▸ **Data provided**
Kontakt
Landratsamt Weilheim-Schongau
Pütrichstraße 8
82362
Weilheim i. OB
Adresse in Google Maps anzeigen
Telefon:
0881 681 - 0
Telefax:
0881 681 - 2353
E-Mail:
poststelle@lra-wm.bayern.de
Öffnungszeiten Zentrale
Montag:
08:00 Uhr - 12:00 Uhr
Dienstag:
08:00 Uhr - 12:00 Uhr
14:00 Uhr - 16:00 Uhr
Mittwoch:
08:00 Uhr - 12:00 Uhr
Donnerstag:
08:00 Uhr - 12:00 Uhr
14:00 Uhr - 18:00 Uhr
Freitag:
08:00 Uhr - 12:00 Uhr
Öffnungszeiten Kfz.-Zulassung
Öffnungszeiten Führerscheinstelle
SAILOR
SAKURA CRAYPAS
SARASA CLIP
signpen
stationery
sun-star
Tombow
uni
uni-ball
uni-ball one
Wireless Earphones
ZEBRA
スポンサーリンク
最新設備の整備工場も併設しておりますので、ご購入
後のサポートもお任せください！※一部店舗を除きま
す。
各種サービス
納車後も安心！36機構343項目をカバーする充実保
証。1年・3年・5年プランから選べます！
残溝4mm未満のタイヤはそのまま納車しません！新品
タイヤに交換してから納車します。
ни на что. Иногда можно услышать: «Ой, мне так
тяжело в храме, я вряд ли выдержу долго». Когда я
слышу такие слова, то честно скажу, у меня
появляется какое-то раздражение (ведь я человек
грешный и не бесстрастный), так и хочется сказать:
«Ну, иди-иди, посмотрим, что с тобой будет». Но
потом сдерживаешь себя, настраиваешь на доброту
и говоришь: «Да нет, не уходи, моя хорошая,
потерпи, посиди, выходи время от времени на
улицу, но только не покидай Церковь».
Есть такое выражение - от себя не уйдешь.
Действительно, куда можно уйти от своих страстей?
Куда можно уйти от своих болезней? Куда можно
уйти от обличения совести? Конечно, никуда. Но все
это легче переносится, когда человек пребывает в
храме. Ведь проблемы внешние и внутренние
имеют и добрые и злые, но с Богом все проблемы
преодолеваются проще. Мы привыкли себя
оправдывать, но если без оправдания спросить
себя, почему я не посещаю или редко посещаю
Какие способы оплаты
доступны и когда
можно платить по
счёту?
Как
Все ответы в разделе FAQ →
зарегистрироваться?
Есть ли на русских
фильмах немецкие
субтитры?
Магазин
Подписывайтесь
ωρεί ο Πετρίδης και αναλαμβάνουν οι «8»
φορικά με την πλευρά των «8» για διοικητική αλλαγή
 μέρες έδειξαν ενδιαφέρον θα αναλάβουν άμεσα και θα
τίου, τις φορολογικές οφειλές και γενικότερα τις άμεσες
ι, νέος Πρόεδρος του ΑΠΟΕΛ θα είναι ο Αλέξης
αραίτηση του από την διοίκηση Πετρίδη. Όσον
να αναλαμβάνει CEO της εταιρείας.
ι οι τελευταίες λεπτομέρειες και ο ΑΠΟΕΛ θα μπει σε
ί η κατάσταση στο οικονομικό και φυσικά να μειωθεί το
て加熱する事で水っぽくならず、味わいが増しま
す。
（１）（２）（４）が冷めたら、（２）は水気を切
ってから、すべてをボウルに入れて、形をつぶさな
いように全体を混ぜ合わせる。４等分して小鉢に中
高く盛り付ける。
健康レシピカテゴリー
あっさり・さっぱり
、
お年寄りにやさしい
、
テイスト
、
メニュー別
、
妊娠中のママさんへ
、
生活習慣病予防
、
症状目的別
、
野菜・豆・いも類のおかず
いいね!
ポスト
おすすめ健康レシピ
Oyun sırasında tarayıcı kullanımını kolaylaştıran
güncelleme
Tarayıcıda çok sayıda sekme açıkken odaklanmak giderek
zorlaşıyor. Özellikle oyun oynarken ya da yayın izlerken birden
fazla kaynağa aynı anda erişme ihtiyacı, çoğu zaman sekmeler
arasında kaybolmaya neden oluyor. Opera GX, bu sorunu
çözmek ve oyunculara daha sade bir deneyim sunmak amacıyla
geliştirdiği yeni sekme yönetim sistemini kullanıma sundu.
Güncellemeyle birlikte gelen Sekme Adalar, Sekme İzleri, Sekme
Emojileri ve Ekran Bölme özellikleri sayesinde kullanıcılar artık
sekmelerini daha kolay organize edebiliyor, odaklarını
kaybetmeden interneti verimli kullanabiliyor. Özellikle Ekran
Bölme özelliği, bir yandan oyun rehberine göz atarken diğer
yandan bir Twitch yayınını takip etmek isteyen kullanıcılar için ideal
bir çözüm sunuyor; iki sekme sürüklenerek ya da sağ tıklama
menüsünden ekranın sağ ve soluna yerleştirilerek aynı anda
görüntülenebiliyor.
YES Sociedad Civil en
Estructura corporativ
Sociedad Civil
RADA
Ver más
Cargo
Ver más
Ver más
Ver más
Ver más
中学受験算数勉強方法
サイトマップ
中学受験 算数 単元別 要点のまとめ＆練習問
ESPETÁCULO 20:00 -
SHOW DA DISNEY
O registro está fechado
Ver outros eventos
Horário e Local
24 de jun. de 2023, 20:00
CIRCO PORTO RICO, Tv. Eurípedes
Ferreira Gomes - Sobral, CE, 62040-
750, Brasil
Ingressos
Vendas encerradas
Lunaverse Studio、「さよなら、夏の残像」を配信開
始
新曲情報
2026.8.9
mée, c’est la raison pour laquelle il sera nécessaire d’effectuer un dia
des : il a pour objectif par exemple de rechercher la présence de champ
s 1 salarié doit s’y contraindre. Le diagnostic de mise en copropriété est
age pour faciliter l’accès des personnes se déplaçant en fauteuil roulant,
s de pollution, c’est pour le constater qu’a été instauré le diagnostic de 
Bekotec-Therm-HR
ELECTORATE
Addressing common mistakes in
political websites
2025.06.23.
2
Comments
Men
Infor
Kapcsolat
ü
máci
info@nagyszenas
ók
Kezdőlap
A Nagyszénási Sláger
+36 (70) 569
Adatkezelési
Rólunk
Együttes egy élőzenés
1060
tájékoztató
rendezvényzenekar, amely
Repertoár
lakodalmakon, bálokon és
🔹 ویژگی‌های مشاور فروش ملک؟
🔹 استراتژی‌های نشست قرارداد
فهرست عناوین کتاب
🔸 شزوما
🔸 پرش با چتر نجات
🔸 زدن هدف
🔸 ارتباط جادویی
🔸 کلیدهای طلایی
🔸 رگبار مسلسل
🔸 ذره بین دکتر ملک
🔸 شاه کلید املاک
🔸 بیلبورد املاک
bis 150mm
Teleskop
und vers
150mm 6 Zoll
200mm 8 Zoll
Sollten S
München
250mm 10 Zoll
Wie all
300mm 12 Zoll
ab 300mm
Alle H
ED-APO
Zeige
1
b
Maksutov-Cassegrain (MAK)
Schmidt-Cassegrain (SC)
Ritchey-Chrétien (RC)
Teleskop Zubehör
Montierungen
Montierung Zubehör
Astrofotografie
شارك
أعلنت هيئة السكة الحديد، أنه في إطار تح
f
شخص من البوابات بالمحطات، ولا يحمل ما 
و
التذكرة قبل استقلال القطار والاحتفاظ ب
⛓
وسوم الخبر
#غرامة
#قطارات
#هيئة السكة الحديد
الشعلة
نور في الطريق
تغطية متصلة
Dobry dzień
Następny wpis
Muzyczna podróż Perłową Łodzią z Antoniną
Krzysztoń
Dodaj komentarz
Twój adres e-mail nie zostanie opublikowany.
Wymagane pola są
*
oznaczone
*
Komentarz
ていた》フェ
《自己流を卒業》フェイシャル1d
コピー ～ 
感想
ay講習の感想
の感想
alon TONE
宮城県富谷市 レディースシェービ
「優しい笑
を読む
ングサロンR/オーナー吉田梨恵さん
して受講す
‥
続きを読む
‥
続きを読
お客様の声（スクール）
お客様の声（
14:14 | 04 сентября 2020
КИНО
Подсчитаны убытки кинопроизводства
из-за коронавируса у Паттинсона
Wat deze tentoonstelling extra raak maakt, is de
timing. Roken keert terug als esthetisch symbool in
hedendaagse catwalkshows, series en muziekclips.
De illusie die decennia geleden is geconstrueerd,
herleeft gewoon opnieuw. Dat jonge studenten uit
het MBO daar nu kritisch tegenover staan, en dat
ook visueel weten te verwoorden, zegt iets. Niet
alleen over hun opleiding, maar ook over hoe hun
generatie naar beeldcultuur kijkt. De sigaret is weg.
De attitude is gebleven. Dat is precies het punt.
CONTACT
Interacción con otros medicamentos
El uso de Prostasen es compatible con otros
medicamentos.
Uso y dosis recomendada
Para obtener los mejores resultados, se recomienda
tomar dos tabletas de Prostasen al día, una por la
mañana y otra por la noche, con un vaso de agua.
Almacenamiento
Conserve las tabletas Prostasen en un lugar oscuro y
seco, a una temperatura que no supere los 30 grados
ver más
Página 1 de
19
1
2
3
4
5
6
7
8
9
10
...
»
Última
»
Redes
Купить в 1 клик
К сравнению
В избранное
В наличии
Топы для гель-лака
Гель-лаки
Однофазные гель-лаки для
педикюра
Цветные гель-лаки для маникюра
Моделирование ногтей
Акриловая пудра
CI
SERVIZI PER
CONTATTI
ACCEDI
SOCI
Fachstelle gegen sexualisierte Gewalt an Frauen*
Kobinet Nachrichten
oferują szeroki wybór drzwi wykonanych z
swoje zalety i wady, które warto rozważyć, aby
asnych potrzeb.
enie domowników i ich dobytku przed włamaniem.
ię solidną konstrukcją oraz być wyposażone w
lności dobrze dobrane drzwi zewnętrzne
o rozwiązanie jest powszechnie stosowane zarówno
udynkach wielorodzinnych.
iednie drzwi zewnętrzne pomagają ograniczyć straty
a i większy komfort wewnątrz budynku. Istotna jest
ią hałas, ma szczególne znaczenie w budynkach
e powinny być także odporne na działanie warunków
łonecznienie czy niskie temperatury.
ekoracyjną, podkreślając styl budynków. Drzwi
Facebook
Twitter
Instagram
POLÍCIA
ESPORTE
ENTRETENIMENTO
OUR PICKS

▸ **How to complete this task**
Using the records above, count every line that includes the word "можно", and state the number only.

▸ **Response box**
4